[Text shown]
________________

Authorities from six European countries have taken down a major cybercriminal group in Ukraine suspected of developing, exploiting and distributing well-known banking Trojans Zeus and SpyEye, according to Europol.
Police arrested five suspects between June 18 and 19. The cybercriminals used malware to attack online banking systems in Europe and elsewhere, adapting their sophisticated banking Trojans over time to defeat security measures implemented by the banks, authorities say. Each cybercriminal had a specialty, and the group was involved in creating malware, infecting machines, harvesting bank credentials and laundering the money through so-called money mule networks.
In all, some 60 people are under arrest in this operation, including 34 captured as part of a ‘money mule’ ring run by Dutch law enforcement authorities. Several raids took place during the long-running investigation beside the Ukraine operation, including in Belgium, Estonia, Finland, Latvia and the Netherlands.

________________

[Data records]
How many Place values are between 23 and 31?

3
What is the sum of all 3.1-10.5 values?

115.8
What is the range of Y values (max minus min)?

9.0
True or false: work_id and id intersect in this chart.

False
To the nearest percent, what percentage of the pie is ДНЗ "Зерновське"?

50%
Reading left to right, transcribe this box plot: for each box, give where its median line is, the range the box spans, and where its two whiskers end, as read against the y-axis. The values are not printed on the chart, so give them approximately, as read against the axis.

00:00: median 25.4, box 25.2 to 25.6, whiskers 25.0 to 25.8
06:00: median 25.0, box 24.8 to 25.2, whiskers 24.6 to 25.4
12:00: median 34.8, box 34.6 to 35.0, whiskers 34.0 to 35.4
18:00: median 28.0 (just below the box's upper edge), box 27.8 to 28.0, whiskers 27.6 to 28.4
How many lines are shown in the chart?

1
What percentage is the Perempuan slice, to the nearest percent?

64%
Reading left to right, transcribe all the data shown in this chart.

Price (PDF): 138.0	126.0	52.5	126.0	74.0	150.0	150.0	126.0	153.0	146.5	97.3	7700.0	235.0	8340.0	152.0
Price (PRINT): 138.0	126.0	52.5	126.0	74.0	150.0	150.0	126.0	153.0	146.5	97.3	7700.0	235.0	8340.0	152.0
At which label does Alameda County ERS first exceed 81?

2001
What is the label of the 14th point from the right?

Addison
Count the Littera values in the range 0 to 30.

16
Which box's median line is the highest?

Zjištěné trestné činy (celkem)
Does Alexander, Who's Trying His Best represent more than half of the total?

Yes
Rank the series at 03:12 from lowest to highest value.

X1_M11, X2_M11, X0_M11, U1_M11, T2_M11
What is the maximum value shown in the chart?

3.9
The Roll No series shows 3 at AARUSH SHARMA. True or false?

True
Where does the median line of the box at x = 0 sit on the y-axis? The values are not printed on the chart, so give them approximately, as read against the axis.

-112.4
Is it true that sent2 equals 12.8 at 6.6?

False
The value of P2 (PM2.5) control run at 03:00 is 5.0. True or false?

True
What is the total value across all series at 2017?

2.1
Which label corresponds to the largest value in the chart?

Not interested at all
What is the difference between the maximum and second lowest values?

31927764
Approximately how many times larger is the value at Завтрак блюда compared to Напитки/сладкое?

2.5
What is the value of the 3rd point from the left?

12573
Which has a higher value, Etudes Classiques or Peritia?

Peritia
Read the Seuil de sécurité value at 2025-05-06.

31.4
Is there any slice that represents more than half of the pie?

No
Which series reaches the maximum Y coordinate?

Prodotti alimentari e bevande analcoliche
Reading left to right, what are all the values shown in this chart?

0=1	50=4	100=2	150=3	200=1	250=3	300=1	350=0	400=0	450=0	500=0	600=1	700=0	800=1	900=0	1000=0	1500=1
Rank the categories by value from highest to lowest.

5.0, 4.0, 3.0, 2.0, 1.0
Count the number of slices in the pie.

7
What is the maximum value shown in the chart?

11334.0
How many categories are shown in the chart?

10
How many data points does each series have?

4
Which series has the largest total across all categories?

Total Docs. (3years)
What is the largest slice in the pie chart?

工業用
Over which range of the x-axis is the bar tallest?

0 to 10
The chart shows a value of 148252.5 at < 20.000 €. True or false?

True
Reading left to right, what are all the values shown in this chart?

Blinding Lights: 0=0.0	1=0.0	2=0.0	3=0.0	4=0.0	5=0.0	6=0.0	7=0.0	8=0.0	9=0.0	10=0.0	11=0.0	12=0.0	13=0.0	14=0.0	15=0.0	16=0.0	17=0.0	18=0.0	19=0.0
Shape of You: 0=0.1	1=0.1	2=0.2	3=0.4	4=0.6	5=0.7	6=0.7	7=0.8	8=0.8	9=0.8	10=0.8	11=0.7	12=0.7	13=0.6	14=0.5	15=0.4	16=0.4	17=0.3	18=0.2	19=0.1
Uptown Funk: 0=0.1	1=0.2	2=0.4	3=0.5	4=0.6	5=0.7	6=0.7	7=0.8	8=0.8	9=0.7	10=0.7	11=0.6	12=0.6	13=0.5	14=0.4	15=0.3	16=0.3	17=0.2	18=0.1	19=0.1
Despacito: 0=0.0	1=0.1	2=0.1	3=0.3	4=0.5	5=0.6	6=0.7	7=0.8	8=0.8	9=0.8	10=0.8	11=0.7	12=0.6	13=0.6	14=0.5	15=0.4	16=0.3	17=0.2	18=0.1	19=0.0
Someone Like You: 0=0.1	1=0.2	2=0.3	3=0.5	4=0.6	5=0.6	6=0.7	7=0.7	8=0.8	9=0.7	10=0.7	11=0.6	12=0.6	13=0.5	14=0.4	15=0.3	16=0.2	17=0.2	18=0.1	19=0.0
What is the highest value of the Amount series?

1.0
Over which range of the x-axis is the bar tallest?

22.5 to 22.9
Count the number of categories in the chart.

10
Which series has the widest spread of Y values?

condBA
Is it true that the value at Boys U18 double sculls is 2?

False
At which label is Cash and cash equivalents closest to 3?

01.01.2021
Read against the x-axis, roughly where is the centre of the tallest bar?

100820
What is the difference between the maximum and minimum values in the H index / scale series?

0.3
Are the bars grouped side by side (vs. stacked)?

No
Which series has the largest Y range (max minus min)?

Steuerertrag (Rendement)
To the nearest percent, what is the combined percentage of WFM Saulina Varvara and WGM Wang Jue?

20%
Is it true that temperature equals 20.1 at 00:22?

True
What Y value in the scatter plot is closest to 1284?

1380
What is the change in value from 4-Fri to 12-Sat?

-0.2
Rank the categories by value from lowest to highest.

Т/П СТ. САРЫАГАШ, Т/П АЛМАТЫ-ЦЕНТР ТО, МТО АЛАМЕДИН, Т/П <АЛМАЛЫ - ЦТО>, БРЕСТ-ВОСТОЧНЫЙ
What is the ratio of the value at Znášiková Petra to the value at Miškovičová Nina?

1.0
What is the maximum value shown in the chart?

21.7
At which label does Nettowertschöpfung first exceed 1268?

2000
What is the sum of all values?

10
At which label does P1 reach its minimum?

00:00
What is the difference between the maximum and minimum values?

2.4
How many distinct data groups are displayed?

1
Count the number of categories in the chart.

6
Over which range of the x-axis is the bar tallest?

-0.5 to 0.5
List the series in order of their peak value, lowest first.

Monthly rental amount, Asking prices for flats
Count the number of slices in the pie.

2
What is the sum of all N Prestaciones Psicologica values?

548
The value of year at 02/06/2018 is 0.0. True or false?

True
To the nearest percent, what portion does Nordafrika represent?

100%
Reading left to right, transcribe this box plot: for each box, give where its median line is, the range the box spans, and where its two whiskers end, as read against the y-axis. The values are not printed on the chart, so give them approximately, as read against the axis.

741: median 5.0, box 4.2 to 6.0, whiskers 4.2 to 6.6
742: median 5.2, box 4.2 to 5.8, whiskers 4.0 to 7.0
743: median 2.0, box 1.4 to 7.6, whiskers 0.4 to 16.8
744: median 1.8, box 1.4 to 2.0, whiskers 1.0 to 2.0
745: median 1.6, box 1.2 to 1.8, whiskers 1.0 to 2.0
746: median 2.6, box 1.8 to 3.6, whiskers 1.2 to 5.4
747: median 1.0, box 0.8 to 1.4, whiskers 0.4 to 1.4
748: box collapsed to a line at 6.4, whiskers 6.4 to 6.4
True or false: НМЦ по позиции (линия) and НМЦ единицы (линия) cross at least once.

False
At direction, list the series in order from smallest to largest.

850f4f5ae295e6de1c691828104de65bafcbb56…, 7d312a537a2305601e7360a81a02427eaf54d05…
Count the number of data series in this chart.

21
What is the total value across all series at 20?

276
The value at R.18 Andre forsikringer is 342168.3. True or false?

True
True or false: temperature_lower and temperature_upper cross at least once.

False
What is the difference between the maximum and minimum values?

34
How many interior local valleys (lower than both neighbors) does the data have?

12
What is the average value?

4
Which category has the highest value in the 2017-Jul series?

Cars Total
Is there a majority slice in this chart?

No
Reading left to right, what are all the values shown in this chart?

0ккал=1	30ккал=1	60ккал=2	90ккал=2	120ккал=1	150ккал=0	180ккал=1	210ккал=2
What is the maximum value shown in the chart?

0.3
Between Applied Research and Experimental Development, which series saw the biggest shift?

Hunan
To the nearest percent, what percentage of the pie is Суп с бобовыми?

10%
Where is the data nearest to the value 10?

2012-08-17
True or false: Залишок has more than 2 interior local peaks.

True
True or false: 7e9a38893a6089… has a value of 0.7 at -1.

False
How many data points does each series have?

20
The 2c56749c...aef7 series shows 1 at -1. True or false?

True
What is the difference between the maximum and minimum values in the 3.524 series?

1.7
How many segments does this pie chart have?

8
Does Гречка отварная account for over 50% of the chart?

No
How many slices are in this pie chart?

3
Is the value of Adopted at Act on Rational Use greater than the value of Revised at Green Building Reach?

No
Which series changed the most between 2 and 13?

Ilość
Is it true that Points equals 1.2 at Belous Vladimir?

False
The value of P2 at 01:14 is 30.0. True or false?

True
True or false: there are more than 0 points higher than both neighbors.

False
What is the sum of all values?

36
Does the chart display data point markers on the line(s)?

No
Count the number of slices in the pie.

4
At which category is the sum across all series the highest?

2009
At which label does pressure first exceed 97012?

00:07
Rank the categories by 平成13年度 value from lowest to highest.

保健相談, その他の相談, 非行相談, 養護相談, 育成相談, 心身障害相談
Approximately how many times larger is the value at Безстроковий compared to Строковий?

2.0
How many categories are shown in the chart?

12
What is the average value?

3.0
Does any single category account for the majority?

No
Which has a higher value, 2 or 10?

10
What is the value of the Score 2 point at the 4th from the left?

________________

[Work instruction 1]
Answer these about the text on the banking Trojan takedown, one answer per line:
(a) Which two banking Trojans is the group suspected of spreading?
(b) On what dates were the five suspects arrested?
(c) How many people were caught in the money mule ring run by Dutch law enforcement?
[Work instruction 2]
From the text on the banking Trojan takedown, copy word for word the part that begins at the words "Police arrested five" and stops after "money mule networks.".

[Answer area 1]
(a) Zeus and SpyEye
(b) June 18 and 19
(c) 34

[Answer area 2]
Police arrested five suspects between June 18 and 19. The cybercriminals used malware to attack online banking systems in Europe and elsewhere, adapting their sophisticated banking Trojans over time to defeat security measures implemented by the banks, authorities say. Each cybercriminal had a specialty, and the group was involved in creating malware, infecting machines, harvesting bank credentials and laundering the money through so-called money mule networks.